Era el domingo 24 de febrero de 1895, había carnaval, y el Capitán Saturnino Lora reunió en la hacienda Las Veguitas a todos los conspiradores del municipio Jiaguaní, en la actual provincia de Granma, desde allí partió con 400 hombres, algunos armados con escopetas y otros con machetes. Después de recorrer Baire, en ese territorio hizo un alto en la plaza.

En el céntrico lugar explicó a los presentes que había llegado la hora de ser libres e independientes y los exhortó a lazarse a la guerra. Públicamente declaró la ruptura con el colonialismo español. Para demostrar que los cubanos pedía a tiros la libertad, disparó su revolver con el grito de Viva Cuba Libre, Independencia o Muerte, y una vez más la revolución anticolonial se hacía presente en la manigua cubana.

Este levantamiento del 24 de febrero de 1895 era sin dudas la continuación del proceso iniciado por Carlos Manuel de Céspedes el 10 de octubre de 1968, en el ingenio La Demajagua.

Así esa fecha quedó registrada en la historia como el “Grito de Baire”, pero Saturnino Lora no había actuado por su cuenta. Ese día se produjeron levantamientos  en 35 localidades de la isla. Los grupos revolucionarios obedecían instrucciones de José Martí y Juan Gualberto Gómez para el alzamiento.

Mientras esto ocurría Martí desde el exilio en estados Unidos estaba trabajando en el fortalecimiento de una unidad revolucionaria que permitiría continuar la lucha, ya había dado un paso importante con la creación, en 1892 del Partido Revolucionario Cubano. Este era el instrumento para preparar la Guerra Necesaria, como él mismo la calificaría.

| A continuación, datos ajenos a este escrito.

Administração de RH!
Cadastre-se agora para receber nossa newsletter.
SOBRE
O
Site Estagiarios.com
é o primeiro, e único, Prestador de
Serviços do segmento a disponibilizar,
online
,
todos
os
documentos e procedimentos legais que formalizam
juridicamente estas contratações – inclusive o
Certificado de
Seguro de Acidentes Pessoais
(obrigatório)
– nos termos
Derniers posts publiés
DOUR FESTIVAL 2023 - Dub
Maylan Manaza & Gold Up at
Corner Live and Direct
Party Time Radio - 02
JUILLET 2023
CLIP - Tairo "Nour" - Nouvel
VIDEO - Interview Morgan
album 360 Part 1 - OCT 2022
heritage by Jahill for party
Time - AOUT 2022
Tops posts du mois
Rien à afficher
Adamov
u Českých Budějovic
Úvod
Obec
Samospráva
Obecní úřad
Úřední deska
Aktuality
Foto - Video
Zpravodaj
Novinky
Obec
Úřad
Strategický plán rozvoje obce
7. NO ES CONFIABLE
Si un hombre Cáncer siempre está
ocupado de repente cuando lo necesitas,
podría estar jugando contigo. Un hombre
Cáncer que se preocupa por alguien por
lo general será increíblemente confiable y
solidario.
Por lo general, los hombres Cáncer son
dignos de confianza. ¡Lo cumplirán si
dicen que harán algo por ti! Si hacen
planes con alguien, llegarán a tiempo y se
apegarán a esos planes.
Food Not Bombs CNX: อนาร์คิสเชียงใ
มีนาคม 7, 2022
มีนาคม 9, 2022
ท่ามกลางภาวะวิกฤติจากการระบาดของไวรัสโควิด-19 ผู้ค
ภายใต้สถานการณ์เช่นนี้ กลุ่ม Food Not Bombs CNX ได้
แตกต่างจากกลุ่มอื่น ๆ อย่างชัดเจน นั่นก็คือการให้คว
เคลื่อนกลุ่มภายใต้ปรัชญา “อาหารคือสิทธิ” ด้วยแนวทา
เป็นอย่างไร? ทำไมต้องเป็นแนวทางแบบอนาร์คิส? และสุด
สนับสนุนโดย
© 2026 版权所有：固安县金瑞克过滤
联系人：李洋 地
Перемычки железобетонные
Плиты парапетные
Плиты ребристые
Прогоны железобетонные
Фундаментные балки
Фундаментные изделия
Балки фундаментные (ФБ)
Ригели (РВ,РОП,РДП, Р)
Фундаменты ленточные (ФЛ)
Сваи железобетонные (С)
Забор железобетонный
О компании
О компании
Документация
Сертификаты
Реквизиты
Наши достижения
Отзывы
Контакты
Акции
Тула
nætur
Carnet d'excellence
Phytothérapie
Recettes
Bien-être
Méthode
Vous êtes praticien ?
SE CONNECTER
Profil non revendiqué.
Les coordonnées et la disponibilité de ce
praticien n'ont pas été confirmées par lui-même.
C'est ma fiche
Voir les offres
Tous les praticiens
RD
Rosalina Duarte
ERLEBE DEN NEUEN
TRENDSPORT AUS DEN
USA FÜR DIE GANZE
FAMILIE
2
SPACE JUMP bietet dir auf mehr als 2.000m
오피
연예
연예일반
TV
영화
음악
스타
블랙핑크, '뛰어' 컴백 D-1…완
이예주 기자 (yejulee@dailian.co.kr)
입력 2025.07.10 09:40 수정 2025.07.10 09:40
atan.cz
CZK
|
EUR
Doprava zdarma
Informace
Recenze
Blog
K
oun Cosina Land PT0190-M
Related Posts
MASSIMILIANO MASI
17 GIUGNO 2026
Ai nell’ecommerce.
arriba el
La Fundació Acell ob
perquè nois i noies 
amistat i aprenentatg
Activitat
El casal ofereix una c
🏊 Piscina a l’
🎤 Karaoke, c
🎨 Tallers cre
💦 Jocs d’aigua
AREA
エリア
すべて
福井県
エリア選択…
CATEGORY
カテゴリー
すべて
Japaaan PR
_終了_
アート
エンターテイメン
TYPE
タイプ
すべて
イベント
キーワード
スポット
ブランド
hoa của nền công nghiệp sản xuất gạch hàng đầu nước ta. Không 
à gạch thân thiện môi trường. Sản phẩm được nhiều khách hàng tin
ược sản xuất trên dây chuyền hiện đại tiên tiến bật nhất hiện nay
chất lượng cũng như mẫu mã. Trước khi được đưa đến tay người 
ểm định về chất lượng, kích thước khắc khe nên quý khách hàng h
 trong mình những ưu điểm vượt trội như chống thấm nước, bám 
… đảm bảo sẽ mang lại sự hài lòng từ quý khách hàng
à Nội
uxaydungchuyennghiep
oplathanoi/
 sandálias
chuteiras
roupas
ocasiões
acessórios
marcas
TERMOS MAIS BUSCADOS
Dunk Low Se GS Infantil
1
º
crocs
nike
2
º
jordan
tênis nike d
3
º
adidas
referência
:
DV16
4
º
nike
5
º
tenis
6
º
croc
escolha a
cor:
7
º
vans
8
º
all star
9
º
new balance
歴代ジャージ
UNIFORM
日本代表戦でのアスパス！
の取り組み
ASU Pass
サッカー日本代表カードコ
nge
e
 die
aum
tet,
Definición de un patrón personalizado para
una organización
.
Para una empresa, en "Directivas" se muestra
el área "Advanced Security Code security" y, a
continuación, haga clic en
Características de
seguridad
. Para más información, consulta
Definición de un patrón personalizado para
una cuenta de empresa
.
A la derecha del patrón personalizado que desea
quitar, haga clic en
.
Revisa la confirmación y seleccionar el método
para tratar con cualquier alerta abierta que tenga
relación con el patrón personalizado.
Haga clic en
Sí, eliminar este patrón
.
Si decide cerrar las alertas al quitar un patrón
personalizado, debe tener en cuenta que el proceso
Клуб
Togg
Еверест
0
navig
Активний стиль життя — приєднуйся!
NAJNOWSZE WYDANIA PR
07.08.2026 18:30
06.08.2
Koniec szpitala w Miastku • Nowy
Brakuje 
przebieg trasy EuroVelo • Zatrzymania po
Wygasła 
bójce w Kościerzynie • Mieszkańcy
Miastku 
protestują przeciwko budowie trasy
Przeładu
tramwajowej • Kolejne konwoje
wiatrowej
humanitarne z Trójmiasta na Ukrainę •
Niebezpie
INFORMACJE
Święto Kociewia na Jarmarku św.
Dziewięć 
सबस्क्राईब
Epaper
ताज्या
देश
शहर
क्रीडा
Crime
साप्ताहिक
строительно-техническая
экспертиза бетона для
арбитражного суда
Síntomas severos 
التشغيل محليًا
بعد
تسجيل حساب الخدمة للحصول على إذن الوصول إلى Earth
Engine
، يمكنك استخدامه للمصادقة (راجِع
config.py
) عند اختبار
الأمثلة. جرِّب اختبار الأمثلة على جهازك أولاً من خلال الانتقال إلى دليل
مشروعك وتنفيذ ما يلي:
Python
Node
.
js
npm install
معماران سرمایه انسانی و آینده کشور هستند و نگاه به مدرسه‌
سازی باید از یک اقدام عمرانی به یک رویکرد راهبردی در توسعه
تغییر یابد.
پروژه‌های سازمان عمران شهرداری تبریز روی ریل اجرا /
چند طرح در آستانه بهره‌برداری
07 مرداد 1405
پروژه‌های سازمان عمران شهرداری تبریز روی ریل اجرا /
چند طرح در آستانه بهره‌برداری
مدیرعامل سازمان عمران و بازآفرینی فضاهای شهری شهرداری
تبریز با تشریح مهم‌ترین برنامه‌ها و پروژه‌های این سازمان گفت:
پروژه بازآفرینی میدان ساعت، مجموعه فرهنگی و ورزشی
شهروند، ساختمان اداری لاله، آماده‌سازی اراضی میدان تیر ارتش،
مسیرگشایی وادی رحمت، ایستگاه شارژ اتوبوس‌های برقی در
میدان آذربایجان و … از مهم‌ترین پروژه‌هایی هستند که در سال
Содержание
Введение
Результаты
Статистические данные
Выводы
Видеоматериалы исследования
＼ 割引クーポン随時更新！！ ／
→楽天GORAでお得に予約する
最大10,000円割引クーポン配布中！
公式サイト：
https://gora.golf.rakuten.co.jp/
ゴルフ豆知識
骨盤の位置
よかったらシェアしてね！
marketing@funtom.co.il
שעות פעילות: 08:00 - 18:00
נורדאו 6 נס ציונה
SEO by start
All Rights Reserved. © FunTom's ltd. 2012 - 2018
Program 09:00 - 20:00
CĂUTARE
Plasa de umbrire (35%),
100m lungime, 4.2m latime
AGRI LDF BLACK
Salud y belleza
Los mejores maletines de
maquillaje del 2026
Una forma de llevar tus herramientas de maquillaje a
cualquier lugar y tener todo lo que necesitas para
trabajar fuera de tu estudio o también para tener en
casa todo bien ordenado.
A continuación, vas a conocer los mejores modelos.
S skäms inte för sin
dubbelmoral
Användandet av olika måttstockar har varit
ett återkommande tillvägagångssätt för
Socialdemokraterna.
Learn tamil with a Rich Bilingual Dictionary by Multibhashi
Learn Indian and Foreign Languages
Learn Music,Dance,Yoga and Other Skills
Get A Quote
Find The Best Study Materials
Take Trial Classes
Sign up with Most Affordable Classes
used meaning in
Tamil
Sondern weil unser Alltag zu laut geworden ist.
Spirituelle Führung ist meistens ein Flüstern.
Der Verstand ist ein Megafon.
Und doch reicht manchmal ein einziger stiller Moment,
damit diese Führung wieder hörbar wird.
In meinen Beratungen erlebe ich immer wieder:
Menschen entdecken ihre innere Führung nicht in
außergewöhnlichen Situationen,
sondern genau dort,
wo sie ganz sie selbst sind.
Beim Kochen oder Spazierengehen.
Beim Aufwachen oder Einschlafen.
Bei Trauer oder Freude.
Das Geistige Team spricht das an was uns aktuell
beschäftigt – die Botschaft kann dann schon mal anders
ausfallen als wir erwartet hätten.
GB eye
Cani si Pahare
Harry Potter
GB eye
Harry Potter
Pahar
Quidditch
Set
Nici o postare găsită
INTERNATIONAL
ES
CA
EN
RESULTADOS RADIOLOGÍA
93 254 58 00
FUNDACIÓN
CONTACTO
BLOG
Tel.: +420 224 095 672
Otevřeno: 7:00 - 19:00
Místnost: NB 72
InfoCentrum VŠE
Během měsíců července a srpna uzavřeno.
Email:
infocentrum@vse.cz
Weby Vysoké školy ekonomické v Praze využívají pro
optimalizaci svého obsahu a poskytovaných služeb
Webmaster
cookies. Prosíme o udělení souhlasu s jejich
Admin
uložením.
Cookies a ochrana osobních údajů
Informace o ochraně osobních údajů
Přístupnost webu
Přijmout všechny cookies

Así desde aquel grito de Baire hasta hoy, los cubanos andamos bajo ese mismo Partido, que fue el fundado por Martí y que con el orgullo de patriotas han sabido llevar los hijos de esta tierra, de generación en generación, que como Saturnino Lora y otros tantos incendiaron la llama eterna de la libertad, en una patria que bajo el más cruel asedio sigue adelante con aires renovados de cambios y de cambios profundos enarbolando la bandera de una dignidad que es y será siempre con Todos y para el bien de Todos.